● **Activity**
In the entries below, count every line that has the string "index", and answer with that count alone.

● **Data to use**
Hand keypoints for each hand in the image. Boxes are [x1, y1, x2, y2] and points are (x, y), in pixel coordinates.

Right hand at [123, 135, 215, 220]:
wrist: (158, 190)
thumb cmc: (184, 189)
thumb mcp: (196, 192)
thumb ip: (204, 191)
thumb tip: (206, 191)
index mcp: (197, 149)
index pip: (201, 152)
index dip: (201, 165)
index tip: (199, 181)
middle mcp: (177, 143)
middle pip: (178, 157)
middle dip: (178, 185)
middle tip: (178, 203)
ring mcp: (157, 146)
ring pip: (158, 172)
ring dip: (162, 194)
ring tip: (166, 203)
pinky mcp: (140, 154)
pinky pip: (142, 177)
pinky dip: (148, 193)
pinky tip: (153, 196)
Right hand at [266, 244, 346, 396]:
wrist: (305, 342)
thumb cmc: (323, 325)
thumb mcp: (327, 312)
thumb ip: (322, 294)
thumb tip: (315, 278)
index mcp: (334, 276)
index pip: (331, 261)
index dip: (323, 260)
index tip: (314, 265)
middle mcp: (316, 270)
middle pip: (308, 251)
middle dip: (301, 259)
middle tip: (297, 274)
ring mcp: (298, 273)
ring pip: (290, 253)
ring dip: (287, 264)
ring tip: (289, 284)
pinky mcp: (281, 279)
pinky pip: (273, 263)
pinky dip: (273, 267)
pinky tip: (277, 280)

● **Written response**
8